(SUPPLIED MATERIAL begins)

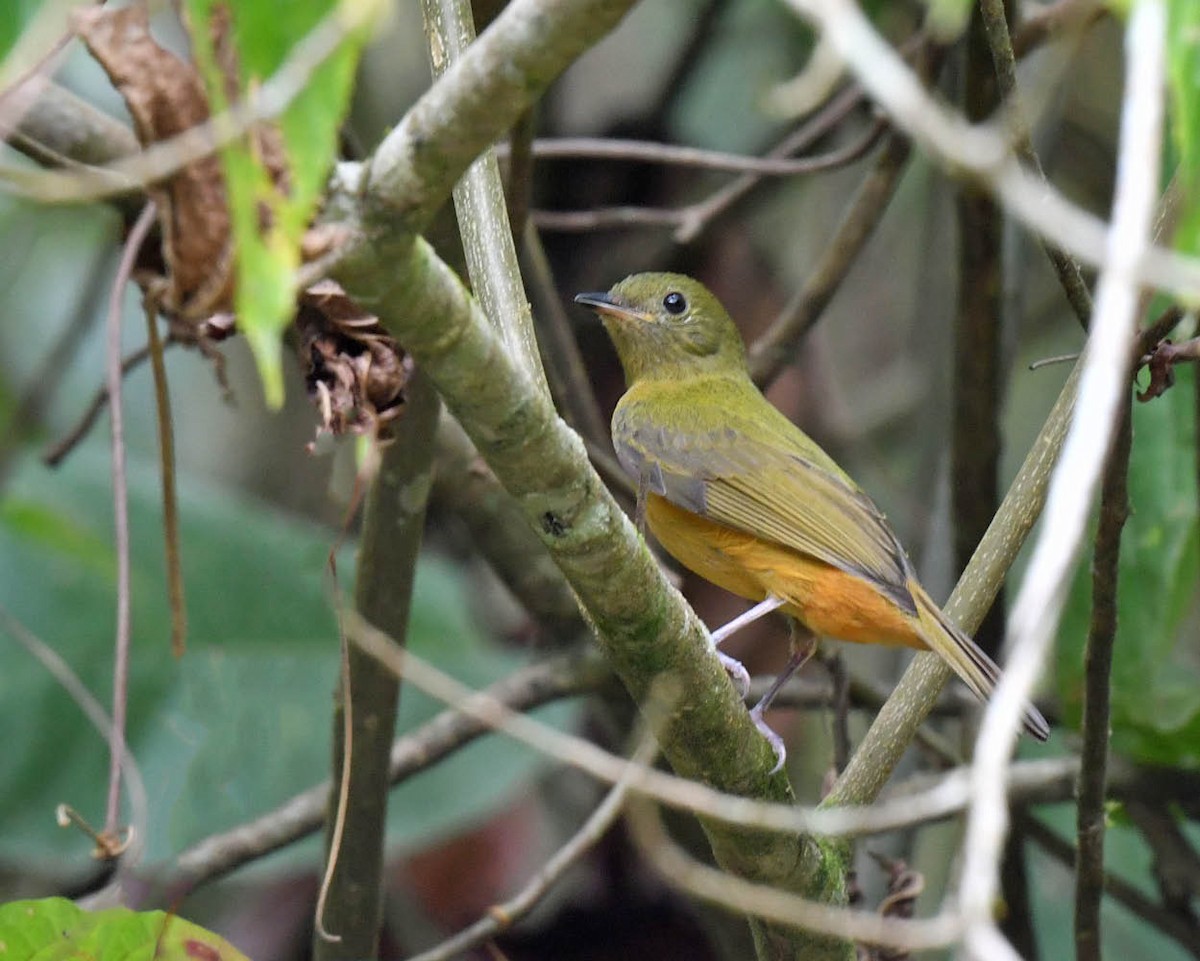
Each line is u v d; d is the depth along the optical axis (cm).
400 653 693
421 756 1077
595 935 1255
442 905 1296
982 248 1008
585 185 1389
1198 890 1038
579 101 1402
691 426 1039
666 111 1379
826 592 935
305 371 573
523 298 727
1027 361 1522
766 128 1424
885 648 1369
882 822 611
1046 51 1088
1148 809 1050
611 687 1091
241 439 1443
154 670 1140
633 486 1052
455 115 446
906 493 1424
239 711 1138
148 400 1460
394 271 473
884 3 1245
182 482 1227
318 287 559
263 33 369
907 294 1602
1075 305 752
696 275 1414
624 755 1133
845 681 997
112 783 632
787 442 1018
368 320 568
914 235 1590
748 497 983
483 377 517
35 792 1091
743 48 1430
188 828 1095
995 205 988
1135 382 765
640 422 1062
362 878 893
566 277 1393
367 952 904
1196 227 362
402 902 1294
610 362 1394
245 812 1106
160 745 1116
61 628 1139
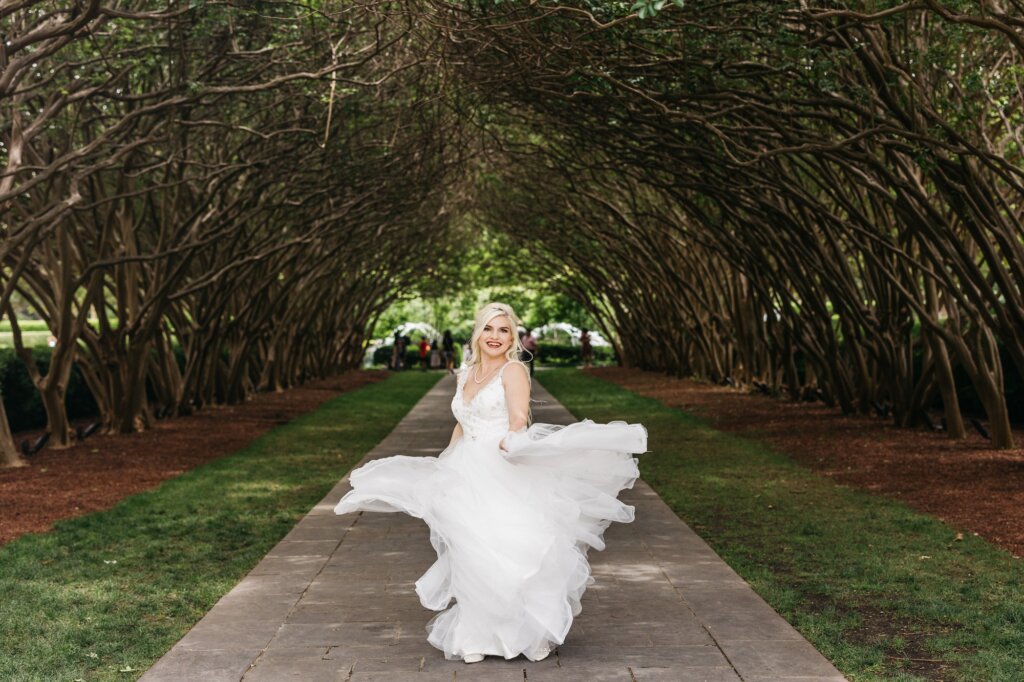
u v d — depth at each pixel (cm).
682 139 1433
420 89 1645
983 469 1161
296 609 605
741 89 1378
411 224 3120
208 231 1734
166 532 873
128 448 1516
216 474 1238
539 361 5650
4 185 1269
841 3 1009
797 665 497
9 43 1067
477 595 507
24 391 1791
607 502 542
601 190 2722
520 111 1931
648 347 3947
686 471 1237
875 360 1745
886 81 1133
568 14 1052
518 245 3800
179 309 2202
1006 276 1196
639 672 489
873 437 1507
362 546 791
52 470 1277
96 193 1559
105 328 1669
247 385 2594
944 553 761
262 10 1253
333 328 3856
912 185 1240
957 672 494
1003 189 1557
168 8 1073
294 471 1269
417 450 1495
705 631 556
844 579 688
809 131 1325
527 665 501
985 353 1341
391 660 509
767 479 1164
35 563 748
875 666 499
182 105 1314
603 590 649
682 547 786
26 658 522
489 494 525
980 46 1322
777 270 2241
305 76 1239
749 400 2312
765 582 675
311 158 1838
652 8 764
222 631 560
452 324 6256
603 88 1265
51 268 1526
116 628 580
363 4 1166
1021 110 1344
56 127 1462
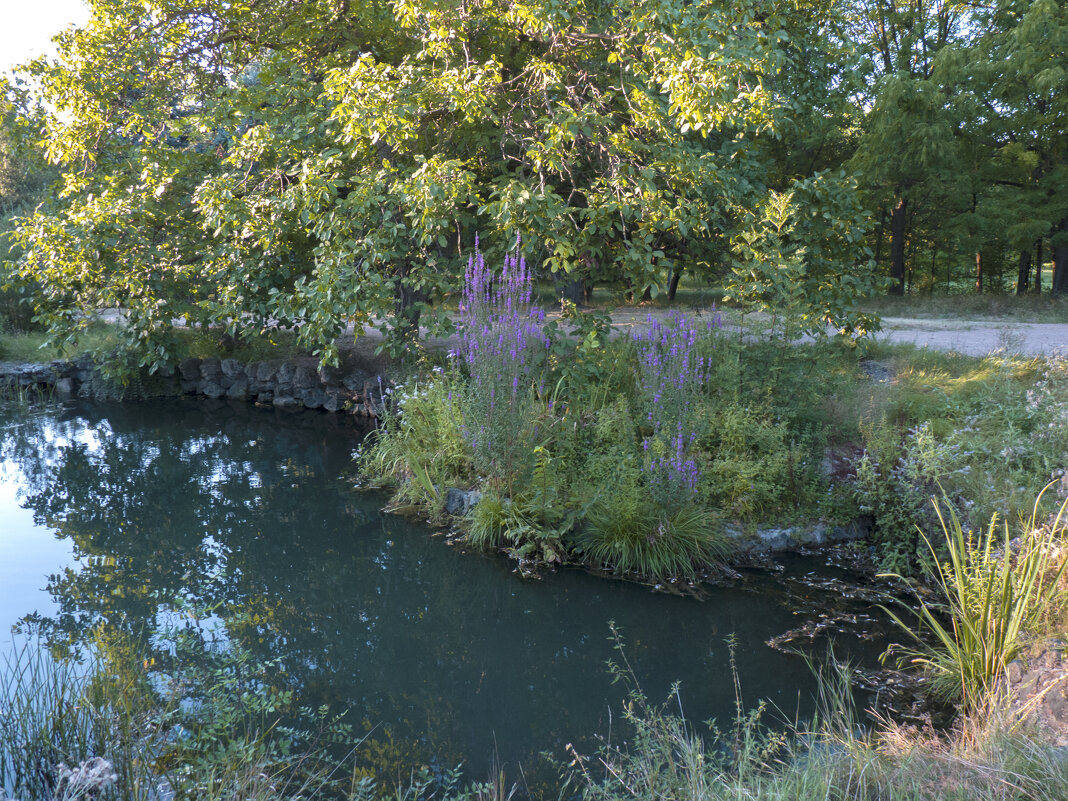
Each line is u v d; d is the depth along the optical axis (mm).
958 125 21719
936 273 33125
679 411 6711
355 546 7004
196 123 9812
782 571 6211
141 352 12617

(SUPPLIED MATERIAL ends)

Return the records above verbatim, images excluded.

Each line is u v d; d is the depth along the optical axis (cm).
400 653 693
421 756 1077
595 935 1255
442 905 1296
982 248 1008
585 185 1389
1198 890 1038
579 101 1402
691 426 1039
666 111 1379
826 592 935
305 371 573
523 298 727
1027 361 1522
766 128 1424
885 648 1369
882 822 611
1046 51 1088
1148 809 1050
611 687 1091
241 439 1443
154 670 1140
633 486 1052
455 115 446
906 493 1424
239 711 1138
148 400 1460
394 271 473
884 3 1245
182 482 1227
318 287 559
263 33 369
907 294 1602
1075 305 752
696 275 1414
624 755 1133
845 681 997
112 783 632
787 442 1018
368 320 568
914 235 1590
748 497 983
483 377 517
35 792 1091
743 48 1430
188 828 1095
995 205 988
1135 382 765
640 422 1062
362 878 893
566 277 1393
367 952 904
1196 227 362
402 902 1294
610 362 1394
245 812 1106
160 745 1116
61 628 1139
u v d — depth at each pixel (cm).
682 139 1433
420 89 1645
983 469 1161
296 609 605
741 89 1378
411 224 3120
208 231 1734
166 532 873
128 448 1516
216 474 1238
539 361 5650
4 185 1269
841 3 1009
797 665 497
9 43 1067
477 595 507
24 391 1791
607 502 542
601 190 2722
520 111 1931
648 347 3947
686 471 1237
875 360 1745
886 81 1133
568 14 1052
518 245 3800
179 309 2202
1006 276 1196
639 672 489
873 437 1507
362 546 791
52 470 1277
96 193 1559
105 328 1669
247 385 2594
944 553 761
262 10 1253
333 328 3856
912 185 1240
957 672 494
1003 189 1557
168 8 1073
294 471 1269
417 450 1495
705 631 556
844 579 688
809 131 1325
527 665 501
985 353 1341
391 660 509
767 479 1164
35 563 748
875 666 499
182 105 1314
603 590 649
682 547 786
26 658 522
489 494 525
980 46 1322
777 270 2241
305 76 1239
749 400 2312
765 582 675
311 158 1838
652 8 764
222 631 560
452 324 6256
603 88 1265
51 268 1526
116 628 580
363 4 1166
1021 110 1344
56 127 1462
Each line is u v d; d is the depth along the optical axis (mm).
958 125 21719
936 273 33125
679 411 6711
355 546 7004
196 123 9812
782 571 6211
141 352 12617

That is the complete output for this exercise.